Im Interview (auch als Video, siehe unten) spricht er mit Trending Topics nicht nur über den Verkauf des Diabetes-Startups mySugr an Roche, sondern auch über die „Totgeburt Risikokapitalprämie“, die anstehende Nationalratswahl, die neuen Aktivitäten im Startup-Fonds-Bereich, die neuen Startup-Hubs in Wien und Linz und das bedingungslose Grundeinkommen:

Trending Topics: Wie stark ist mySugr vor dem Exit unter Zugzwang gestanden? Konkurrenten im Markt für digitale Diabetes-Lösungen haben viel Risikokapital bekommen, es haben sich große Allianzen (z.B. Google und Sanofi gebildet).

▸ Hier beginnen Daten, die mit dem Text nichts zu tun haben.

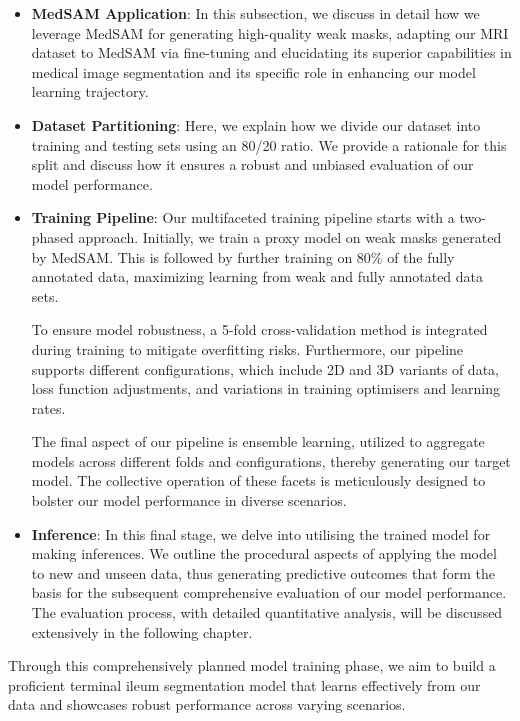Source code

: \begin{itemize}
\item \textbf{MedSAM Application}:
In this subsection, we discuss in detail how we leverage MedSAM for generating high-quality weak masks, adapting our MRI dataset to MedSAM via fine-tuning and elucidating its superior capabilities in medical image segmentation and its specific role in enhancing our model learning trajectory.

\item \textbf{Dataset Partitioning}:
Here, we explain how we divide our dataset into training and testing sets using an 80/20 ratio. We provide a rationale for this split and discuss how it ensures a robust and unbiased evaluation of our model performance.

\item \textbf{Training Pipeline}:
Our multifaceted training pipeline starts with a two-phased approach. Initially, we train a proxy model on weak masks generated by MedSAM. This is followed by further training on 80\%  of the fully annotated data, maximizing learning from weak and fully annotated data sets.

To ensure model robustness, a 5-fold cross-validation method is integrated during training to mitigate overfitting risks. Furthermore, our pipeline supports different configurations, which include 2D and 3D variants of data, loss function adjustments, and variations in training optimisers and learning rates.

The final aspect of our pipeline is ensemble learning, utilized to aggregate models across different folds and configurations, thereby generating our target model. The collective operation of these facets is meticulously designed to bolster our model performance in diverse scenarios.

\item \textbf{Inference}:
In this final stage, we delve into utilising the trained model for making inferences. We outline the procedural aspects of applying the model to new and unseen data, thus generating predictive outcomes that form the basis for the subsequent comprehensive evaluation of our model performance. The evaluation process, with detailed quantitative analysis, will be discussed extensively in the following chapter.
\end{itemize}

Through this comprehensively planned model training phase, we aim to build a proficient terminal ileum segmentation model that learns effectively from our data and showcases robust performance across varying scenarios.

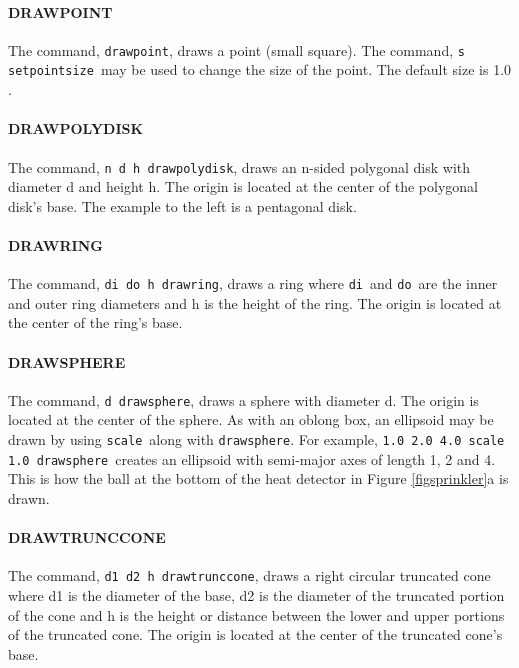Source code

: \documentclass[11pt,twoside]{book}
\begin{document}
\paragraph{DRAWPOINT} The command, {\tt drawpoint}, draws a point
(small square).  The command, {\tt s setpointsize}\ may be used to
change the size of the point.  The default size is 1.0 .

\paragraph{DRAWPOLYDISK} The command, {\tt n d h drawpolydisk},
draws an n-sided polygonal disk with diameter d and height h.  The
origin is located at the center of the polygonal disk's base.  The
example to the left is a pentagonal disk.

\paragraph{DRAWRING} The command, {\tt di do h drawring},
draws a ring where {\tt di}\ and {\tt do}\ are the inner and outer
ring diameters and h is the height of the ring. The origin is
located at the center of the ring's base.

\paragraph{DRAWSPHERE} The command, {\tt d drawsphere},
draws a sphere with diameter d.  The origin is located at the
center of the sphere. As with an oblong box, an ellipsoid may be
drawn by using {\tt scale}\ along with {\tt drawsphere}. For
example, {\tt 1.0 2.0 4.0 scale 1.0 drawsphere}\ creates an
ellipsoid with semi-major axes of length 1, 2 and 4. This is how
the ball at the bottom of the heat detector in Figure \ref{figsprinkler}a is drawn.

\paragraph{DRAWTRUNCCONE} The command, {\tt d1 d2 h drawtrunccone},
draws a right circular truncated cone where d1 is the diameter of
the base, d2 is the diameter of the truncated portion of the cone
and h is the height or distance between the lower and upper
portions of the truncated cone.  The origin is located at the
center of the truncated cone's base.
\end{document}
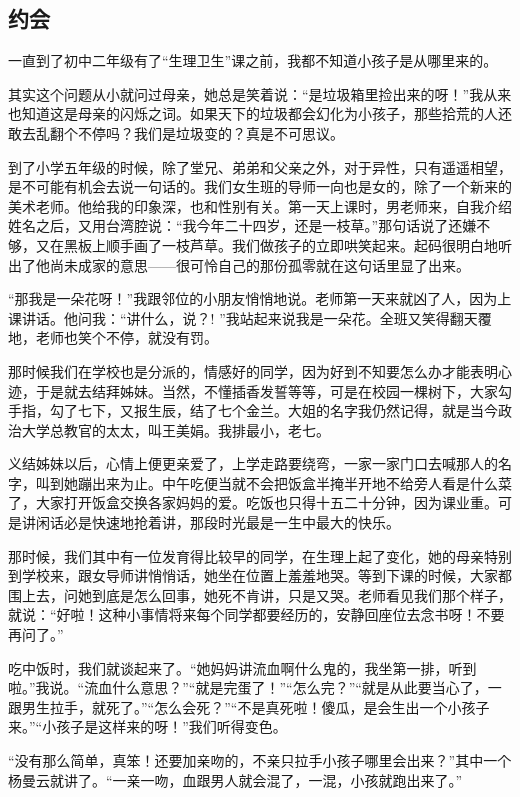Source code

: \subsection{约会}

\par 一直到了初中二年级有了“生理卫生”课之前，我都不知道小孩子是从哪里来的。
\par 其实这个问题从小就问过母亲，她总是笑着说：“是垃圾箱里捡出来的呀！”我从来也知道这是母亲的闪烁之词。如果天下的垃圾都会幻化为小孩子，那些拾荒的人还敢去乱翻个不停吗？我们是垃圾变的？真是不可思议。
\par 到了小学五年级的时候，除了堂兄、弟弟和父亲之外，对于异性，只有遥遥相望，是不可能有机会去说一句话的。我们女生班的导师一向也是女的，除了一个新来的美术老师。他给我的印象深，也和性别有关。第一天上课时，男老师来，自我介绍姓名之后，又用台湾腔说：“我今年二十四岁，还是一枝草。”那句话说了还嫌不够，又在黑板上顺手画了一枝芦草。我们做孩子的立即哄笑起来。起码很明白地听出了他尚未成家的意思——很可怜自己的那份孤零就在这句话里显了出来。
\par “那我是一朵花呀！”我跟邻位的小朋友悄悄地说。老师第一天来就凶了人，因为上课讲话。他问我：“讲什么，说？! ”我站起来说我是一朵花。全班又笑得翻天覆地，老师也笑个不停，就没有罚。
\par 那时候我们在学校也是分派的，情感好的同学，因为好到不知要怎么办才能表明心迹，于是就去结拜姊妹。当然，不懂插香发誓等等，可是在校园一棵树下，大家勾手指，勾了七下，又报生辰，结了七个金兰。大姐的名字我仍然记得，就是当今政治大学总教官的太太，叫王美娟。我排最小，老七。
\par 义结姊妹以后，心情上便更亲爱了，上学走路要绕弯，一家一家门口去喊那人的名字，叫到她蹦出来为止。中午吃便当就不会把饭盒半掩半开地不给旁人看是什么菜了，大家打开饭盒交换各家妈妈的爱。吃饭也只得十五二十分钟，因为课业重。可是讲闲话必是快速地抢着讲，那段时光最是一生中最大的快乐。
\par 那时候，我们其中有一位发育得比较早的同学，在生理上起了变化，她的母亲特别到学校来，跟女导师讲悄悄话，她坐在位置上羞羞地哭。等到下课的时候，大家都围上去，问她到底是怎么回事，她死不肯讲，只是又哭。老师看见我们那个样子，就说：“好啦！这种小事情将来每个同学都要经历的，安静回座位去念书呀！不要再问了。”
\par 吃中饭时，我们就谈起来了。“她妈妈讲流血啊什么鬼的，我坐第一排，听到啦。”我说。“流血什么意思？”“就是完蛋了！”“怎么完？”“就是从此要当心了，一跟男生拉手，就死了。”“怎么会死？”“不是真死啦！傻瓜，是会生出一个小孩子来。”“小孩子是这样来的呀！”我们听得变色。
\par “没有那么简单，真笨！还要加亲吻的，不亲只拉手小孩子哪里会出来？”其中一个杨曼云就讲了。“一亲一吻，血跟男人就会混了，一混，小孩就跑出来了。”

Hansi Hansmann: Unter Zugzwang waren sind wir zu Beginn des Prozesses sicher nicht gestanden. Etwa Vor einem Jahr haben wir eine Finanzierungsrunde zu planen begonnen, und da hat sich ergeben, dass einer der Player, mit dem wir geredet haben, gesagt hat, er wäre interessiert, uns zu kaufen. Vor einem Jahr wäre es kein Problem gewesen, eine Finanzierungsrunde in der Größenordnung eines US-Konkurrenten zu machen. Aber wenn du sehr lange mit einem Einzelnen redest, hoffst du natürlich, dass es zu einem Abschluss kommt. Wenn das nicht geklappt hätte, dann wäre eine Finanzierungsrunde sicher mühsam gewesen.

Die mySugr-Gründer haben dann angekündigt, ihren Mitarbeitern aus den Verkaufserlösen mehr als eine Million Euro zu schenken. Eine tolle Idee?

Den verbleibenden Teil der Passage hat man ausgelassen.